St. Paul's gained national and international notice in 1972 when the Rev. Everett L. (Terry) Fullam became rector and opened the parish to the Charismatic movement stressing apostolic teaching, joy and awe in worship, charismatic gifts and experiences, and scriptural preaching. The parish argued that Jesus is the head of the church and that everyone is called to be a minister - equipping and mobilizing the laity.
St. Paul's rode the crest of the charismatic renewal. Fullam and St. Paul's laity mobilized weekend conferences for visiting laity and clergy to teach Biblical principles with teams travelling to other churches to vestry retreats, conferences, and seminars. In 1979 Miracle In Darien was published. The book told the story of the call of Terry Fullam as leader of this charismatic renewal and how it played out in the parish and beyond. The book became the "manual" for other church boards and vestries. By 1980 attendance peaked at 1,300 in all services.
The filing in the Superior Court specifically seeks to know the details of the purported theocratic trust, in particular the identity of its beneficiaries, and whether it may be enforced since it is a violation of the doctrine of separation of church and state. The legal issue to be determined is whether a civil court should regard a religious document as taking precedence over a parish's legal deed when a theological dispute arises.
The issue brings into play the neutrality of the legal system in church matters, as well as the rights of parishioners as citizens, to determine their own course without government interference. The Parish contends that a theocratic trust cannot be enforced because to do so would violate the First Amendment to the United States Constitution and Article Seventh of the Connecticut Constitution.
"St. Paul's, for its part, takes the position that it remains an "Episcopal Church in the Anglican Communion" as it has for 53 years. The Parish's legal request comes in the context of a worldwide dispute, in which most Anglicans and many Episcopalians in Communion with them, including St. Paul's Parish, have affirmed themselves to be in sharp and basic disagreement with the American Episcopal Church regarding issues of faith and morals. The divisions in the Communion are over the role of Christ in achieving salvation and recent actions which would compel acceptance of minority views on human sexuality and the use of churches for performing same sex marriages."

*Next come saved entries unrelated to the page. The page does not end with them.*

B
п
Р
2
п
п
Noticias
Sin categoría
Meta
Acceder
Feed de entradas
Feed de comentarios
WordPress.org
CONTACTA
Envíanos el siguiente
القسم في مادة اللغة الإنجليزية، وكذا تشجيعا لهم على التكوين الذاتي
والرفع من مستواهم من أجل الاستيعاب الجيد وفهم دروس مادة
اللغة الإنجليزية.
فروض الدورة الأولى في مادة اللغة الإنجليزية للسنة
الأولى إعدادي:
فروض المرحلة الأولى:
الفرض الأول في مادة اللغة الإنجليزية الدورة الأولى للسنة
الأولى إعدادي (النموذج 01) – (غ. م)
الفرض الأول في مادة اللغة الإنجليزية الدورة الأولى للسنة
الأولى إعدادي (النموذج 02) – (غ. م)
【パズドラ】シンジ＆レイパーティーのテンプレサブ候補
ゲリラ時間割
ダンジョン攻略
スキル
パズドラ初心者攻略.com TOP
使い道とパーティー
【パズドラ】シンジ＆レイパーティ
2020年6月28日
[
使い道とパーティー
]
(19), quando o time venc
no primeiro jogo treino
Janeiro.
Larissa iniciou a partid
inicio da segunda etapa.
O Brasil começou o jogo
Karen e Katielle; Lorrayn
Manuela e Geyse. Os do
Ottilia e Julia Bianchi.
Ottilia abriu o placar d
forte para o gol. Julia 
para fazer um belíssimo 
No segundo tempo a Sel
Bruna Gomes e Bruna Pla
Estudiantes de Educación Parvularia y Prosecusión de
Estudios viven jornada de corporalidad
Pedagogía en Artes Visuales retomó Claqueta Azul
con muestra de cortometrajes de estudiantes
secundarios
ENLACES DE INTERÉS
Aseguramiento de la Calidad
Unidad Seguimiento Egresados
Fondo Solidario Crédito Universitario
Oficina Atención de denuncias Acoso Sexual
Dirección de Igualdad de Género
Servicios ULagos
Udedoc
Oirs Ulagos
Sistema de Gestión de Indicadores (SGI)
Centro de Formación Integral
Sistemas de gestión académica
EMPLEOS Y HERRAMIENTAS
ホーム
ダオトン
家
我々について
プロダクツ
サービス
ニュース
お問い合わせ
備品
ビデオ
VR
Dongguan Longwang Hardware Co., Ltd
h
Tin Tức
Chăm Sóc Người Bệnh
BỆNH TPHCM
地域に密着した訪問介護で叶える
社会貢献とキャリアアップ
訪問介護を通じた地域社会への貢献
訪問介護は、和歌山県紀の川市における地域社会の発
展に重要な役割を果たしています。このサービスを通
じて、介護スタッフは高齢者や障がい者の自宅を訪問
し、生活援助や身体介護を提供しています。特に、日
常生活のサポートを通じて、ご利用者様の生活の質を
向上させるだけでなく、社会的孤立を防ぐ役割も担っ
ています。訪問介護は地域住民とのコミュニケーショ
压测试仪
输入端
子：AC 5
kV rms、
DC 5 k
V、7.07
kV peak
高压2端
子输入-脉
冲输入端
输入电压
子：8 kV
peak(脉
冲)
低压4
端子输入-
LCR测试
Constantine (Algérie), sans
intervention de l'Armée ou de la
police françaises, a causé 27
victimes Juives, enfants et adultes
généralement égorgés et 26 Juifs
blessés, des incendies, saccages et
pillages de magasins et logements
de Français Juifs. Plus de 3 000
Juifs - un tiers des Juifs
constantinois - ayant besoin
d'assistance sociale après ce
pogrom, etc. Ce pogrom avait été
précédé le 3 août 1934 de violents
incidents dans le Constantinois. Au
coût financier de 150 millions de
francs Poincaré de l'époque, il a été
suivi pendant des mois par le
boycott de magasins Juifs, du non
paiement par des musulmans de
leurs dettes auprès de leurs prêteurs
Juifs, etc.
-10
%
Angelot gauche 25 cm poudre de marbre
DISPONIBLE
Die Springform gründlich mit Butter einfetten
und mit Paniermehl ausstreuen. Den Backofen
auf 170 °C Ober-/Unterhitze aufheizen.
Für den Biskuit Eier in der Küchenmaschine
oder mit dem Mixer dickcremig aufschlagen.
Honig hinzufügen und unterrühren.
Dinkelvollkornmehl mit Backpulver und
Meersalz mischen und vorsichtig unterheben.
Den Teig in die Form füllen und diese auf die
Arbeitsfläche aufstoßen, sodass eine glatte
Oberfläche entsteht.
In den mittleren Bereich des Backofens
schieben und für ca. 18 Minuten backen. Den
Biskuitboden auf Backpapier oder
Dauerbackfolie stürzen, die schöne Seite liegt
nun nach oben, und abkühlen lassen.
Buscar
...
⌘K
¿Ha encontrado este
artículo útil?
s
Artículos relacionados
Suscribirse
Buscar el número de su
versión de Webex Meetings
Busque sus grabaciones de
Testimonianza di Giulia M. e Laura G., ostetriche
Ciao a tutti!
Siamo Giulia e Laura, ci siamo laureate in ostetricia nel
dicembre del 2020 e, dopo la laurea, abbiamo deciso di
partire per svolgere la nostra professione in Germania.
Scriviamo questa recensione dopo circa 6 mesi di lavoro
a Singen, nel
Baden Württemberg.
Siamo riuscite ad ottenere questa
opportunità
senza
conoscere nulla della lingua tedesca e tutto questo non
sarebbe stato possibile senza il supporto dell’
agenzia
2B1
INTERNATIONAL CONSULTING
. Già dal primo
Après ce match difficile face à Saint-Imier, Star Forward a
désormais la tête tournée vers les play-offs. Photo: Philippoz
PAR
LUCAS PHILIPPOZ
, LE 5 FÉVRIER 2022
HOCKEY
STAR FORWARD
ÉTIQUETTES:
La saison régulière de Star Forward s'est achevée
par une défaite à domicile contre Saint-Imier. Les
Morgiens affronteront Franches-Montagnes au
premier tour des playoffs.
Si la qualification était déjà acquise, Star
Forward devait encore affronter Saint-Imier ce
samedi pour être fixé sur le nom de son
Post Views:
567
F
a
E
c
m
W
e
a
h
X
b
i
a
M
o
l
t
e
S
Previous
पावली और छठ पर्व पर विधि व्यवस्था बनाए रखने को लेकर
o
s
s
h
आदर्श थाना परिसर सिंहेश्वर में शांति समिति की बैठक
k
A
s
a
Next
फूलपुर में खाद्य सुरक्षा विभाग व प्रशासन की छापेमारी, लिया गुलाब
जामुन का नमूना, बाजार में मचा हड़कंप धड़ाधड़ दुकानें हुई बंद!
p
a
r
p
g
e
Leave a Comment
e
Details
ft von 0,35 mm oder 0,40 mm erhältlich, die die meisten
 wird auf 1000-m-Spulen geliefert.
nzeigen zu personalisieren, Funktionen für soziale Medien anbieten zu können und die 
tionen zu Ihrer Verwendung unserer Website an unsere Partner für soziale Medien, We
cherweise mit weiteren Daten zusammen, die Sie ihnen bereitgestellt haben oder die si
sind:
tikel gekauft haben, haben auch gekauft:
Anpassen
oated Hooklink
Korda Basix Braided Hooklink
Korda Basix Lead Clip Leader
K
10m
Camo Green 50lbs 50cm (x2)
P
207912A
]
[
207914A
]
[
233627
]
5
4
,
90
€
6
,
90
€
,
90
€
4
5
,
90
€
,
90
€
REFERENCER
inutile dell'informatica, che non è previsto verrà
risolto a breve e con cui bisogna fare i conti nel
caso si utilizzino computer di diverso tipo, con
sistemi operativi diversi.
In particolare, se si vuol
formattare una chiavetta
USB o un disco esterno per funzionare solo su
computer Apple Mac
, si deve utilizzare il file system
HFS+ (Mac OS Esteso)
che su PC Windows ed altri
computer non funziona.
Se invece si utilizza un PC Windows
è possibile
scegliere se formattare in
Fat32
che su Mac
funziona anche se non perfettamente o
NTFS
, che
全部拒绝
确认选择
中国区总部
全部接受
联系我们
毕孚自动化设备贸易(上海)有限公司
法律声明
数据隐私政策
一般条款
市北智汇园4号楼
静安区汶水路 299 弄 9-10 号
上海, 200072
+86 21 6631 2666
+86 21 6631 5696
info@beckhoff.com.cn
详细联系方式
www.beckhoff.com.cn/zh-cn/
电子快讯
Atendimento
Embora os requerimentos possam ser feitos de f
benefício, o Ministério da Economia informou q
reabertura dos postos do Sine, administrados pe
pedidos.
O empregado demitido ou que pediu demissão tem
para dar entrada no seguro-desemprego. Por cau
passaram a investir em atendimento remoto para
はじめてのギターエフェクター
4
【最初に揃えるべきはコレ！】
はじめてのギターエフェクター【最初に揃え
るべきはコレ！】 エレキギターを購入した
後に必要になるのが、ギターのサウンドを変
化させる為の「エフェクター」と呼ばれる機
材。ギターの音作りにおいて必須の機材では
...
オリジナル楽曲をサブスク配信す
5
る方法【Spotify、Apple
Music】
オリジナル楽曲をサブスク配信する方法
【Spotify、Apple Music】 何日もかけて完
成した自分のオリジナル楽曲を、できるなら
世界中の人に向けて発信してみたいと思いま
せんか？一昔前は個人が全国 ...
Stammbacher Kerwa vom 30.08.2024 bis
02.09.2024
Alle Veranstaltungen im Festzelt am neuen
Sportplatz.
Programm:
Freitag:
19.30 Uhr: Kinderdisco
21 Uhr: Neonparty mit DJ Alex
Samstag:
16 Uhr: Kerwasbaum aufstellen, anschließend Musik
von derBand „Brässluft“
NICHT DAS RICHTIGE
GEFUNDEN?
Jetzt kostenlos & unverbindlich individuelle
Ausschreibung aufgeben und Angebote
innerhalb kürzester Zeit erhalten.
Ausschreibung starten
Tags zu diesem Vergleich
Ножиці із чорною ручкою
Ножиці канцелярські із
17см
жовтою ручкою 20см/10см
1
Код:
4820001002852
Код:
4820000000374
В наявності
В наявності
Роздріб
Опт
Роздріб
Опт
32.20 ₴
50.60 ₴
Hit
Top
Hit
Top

In a recent letter to St. Paul's, Bishop Douglas wrote that St. Paul's property is being held in trust by the Diocese and the national Church -- a reference to a church law known as the Dennis Canon. However, the General Convention of the American Episcopal Church did not adopt that canon until 1979.
The Parish seeks to stay focused on its historic mission. It still desires to work in good faith with Bishop Douglas and any visitor designated by the Archbishop of Canterbury to help effect an amicable resolution of the legal issues, said Leighton.